== SELECTED TEXT ==
________
Prototype fast reactor (PFR)

This was the last research fast reactor in the research programme. The next reactor would have been a commercial size demonstration fast reactor. Con­struction of PFR started in 1968 and it operated from 1974 to 1994 with an output of 250 MW. Although the reactor was not of commercial size, the PFR fuel assemblies were designed and manufactured at commercial size. It was cooled by sodium as enough experience and confidence had been gained from DFR operations to go forward without the need for a eutectic coolant.

After shutdown, the fuel was removed to the associated fuel pond where it remains until a decision on its final treatment and destination is made.

The experience gained from the early DFR NaK decommissioning enabled the world’ s largest sodium destruction plant to be designed and built during the late 1990s. The plant was built in the decommissioned and stripped out turbine hall. Around 1,500 tonnes of primary and secondary sodium were destroyed by the same process as that used for DFR. The dif­ference from DFR was that the sodium was only lightly contaminated as PFR fuel was in sealed elements whereas DFR fuel was in vented elements so reaction products contaminated the NaK.
________
== SUPPLIED INFORMATION ==
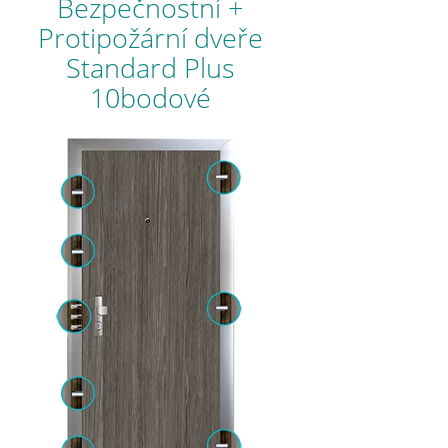
Bezpečnostní +
Protipožární dveře
Standard Plus
10bodové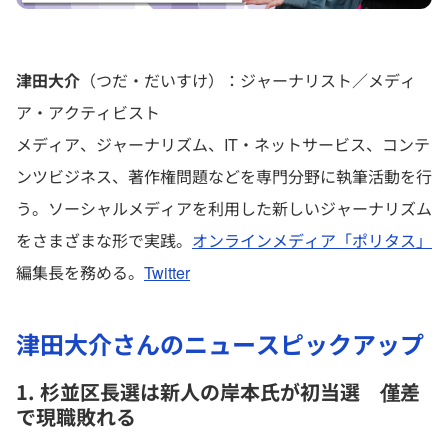
津田大介
（つだ・だいすけ）：ジャーナリスト／メディ
ア・アクティビスト
メディア、ジャーナリズム、IT・ネットサービス、コンテ
ンツビジネス、著作権問題などを専門分野に執筆活動を行
う。ソーシャルメディアを利用した新しいジャーナリズム
をさまざまな形で実践。
オンラインメディア「ポリタス」
編集長を務める。
Twitter
津田大介さんのニュースピックアップ
1. 杉並区長選は新人の岸本氏が初当選 僅差
で現職敗れる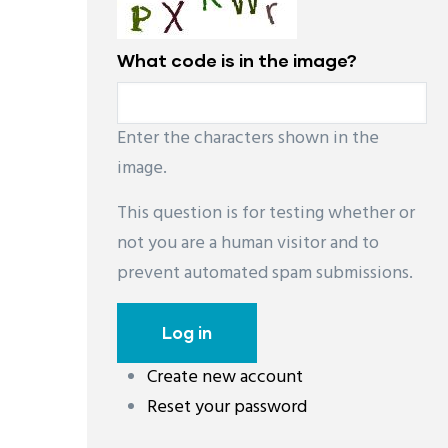
What code is in the image?
Enter the characters shown in the
image.
This question is for testing whether or
not you are a human visitor and to
prevent automated spam submissions.
Create new account
Reset your password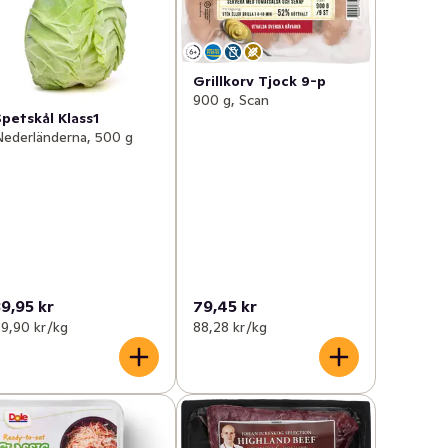
Grillkorv Tjock 9-p
900 g, Scan
Spetskål Klass1
ederländerna, 500 g
39,95 kr
79,45 kr
9,90 kr /kg
88,28 kr /kg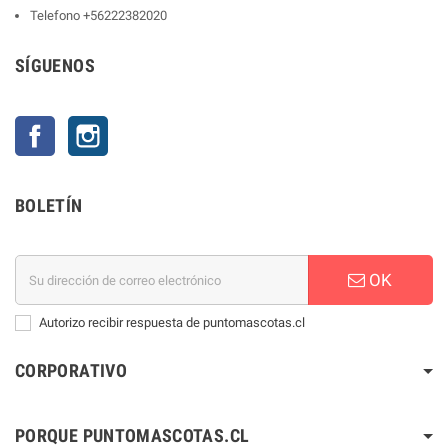
Telefono
+56222382020
SÍGUENOS
Facebook
Instagram
BOLETÍN
OK
Autorizo recibir respuesta de puntomascotas.cl
CORPORATIVO
PORQUE PUNTOMASCOTAS.CL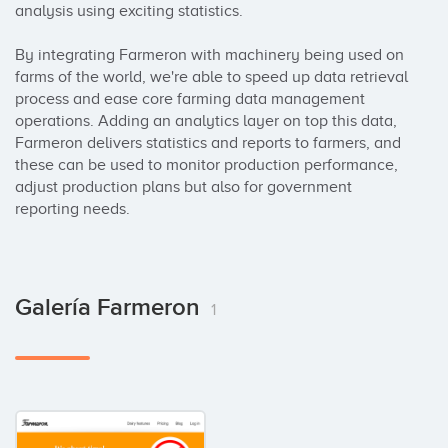
analysis using exciting statistics.

By integrating Farmeron with machinery being used on 
farms of the world, we're able to speed up data retrieval 
process and ease core farming data management 
operations. Adding an analytics layer on top this data, 
Farmeron delivers statistics and reports to farmers, and 
these can be used to monitor production performance, 
adjust production plans but also for government 
reporting needs.
Galería Farmeron
1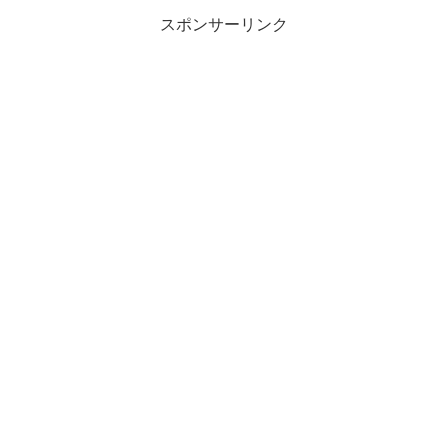
スポンサーリンク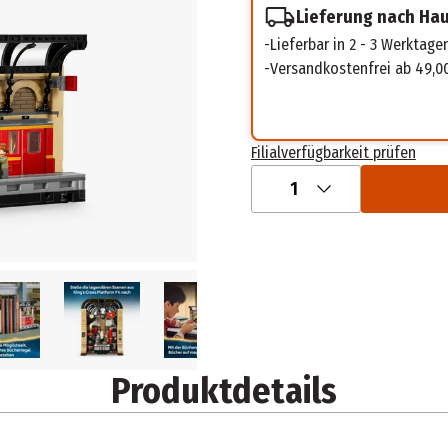
Lieferung nach Ha
Lieferbar in 2 - 3 Werktage
Versandkostenfrei ab 49,0
Filialverfügbarkeit prüfen
1
Produktdetails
________
== PROBLEMS AND TASKS ==
• a. Please copy the prototype fast reactor text word for word, starting at "Prototype fast reactor" and ending at "destination is made.".
• b. Resume the prototype fast reactor text from the point where it stops.
The entries aren't needed for this.

== ANSWERS FOR THE EXERCISE ==
• a.
Prototype fast reactor (PFR)

This was the last research fast reactor in the research programme. The next reactor would have been a commercial size demonstration fast reactor. Con­struction of PFR started in 1968 and it operated from 1974 to 1994 with an output of 250 MW. Although the reactor was not of commercial size, the PFR fuel assemblies were designed and manufactured at commercial size. It was cooled by sodium as enough experience and confidence had been gained from DFR operations to go forward without the need for a eutectic coolant.

After shutdown, the fuel was removed to the associated fuel pond where it remains until a decision on its final treatment and destination is made.

• b.
As with DFR, there is a current programme for cleaning up the residual sodium and decommissioning the pipework, vessels and reactor compo­nents over the next decade. The additional challenge of decommissioning the PFR reactor itself is that it is 15 m below ground level and this requires the design and operation of special remote handling appliances.

Decisions in the UK and Scotland within the nuclear industry and with regulators on the concepts and practicability of in-situ disposal will have a bearing on the eventual end state of the decommissioned PFR reactor.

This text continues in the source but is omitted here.